And that meant I had to apologize.
"No, I'm sorry. I don't mean to sound snippy. It's just ... nerves," I explained. "This really matters to me so ... please tell me this isn't a huge mistake."
Isobel looked at me owlishly, her natural expression behind thick horn-rimmed glasses that she probably thought helped her blend with the hipster crowd. They didn't. "It might not be a disaster," she hedged.
"So you think I can get Mr. Elliot to add a fiction page to the school newspaper?"
She paused thoughtfully, and I knew that she would thoroughly analyze the situation before shelling out advice. That's why she was the first person I told about my plan to be more involved with The Smithsonian. Plus, I trusted her to be painfully honest with me—even if I didn't want to hear it. Isobel couldn't lie convincingly unless her life depended on it ... and maybe not even then.
She sighed and looked up at me, concern evident in her eyes. "We're talking about Mr. Elliot, here! He chews out people all the time. Didn't you tell me he made a girl cry last week? How are you going to persuade him to do anything? Bad idea. Really bad."

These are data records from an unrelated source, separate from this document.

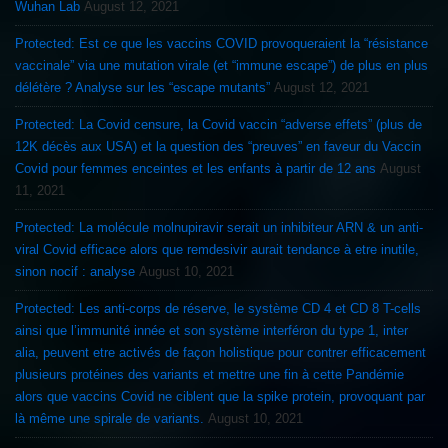
Wuhan Lab
August 12, 2021
Protected: Est ce que les vaccins COVID provoqueraient la “résistance
vaccinale” via une mutation virale (et “immune escape”) de plus en plus
délétère ? Analyse sur les “escape mutants”
August 12, 2021
Protected: La Covid censure, la Covid vaccin “adverse effets” (plus de
12K décès aux USA) et la question des “preuves” en faveur du Vaccin
Covid pour femmes enceintes et les enfants à partir de 12 ans
August
11, 2021
Protected: La molécule molnupiravir serait un inhibiteur ARN & un anti-
viral Covid efficace alors que remdesivir aurait tendance à etre inutile,
sinon nocif : analyse
August 10, 2021
Protected: Les anti-corps de réserve, le système CD 4 et CD 8 T-cells
ainsi que l’immunité innée et son système interféron du type 1, inter
alia, peuvent etre activés de façon holistique pour contrer efficacement
plusieurs protéines des variants et mettre une fin à cette Pandémie
alors que vaccins Covid ne ciblent que la spike protein, provoquant par
là même une spirale de variants.
August 10, 2021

She was absolutely right. Unfortunately, it was also my only plan. Well, my only feasible one, unless time travel became possible. In which case, I would just rewind about a month and prevent Kenzie from ever becoming an overnight YouTube sensation.
That would have solved everything.
I let my head fall forward and land with a low whump against the vinyl-covered bus seat in front of me.
"Sorry, Jane. You know I love you, but ... you're the biggest pushover Smith High School has ever seen."
"Well, it's true. Take that group project for your English class you were complaining about last week. You practically wrote and researched all of Shake's section as well as your own."
I stared at her—not because she had botched one of the nicknames for the Notable Evil Trio: Chelsea, Fake, and Bake—but because I'd never heard Isobel call me a pushover before. I didn't think she was in the best position to criticize me, given the way she quivers in terror whenever a Notable comes within fifteen feet of her, but apparently that didn't stop her.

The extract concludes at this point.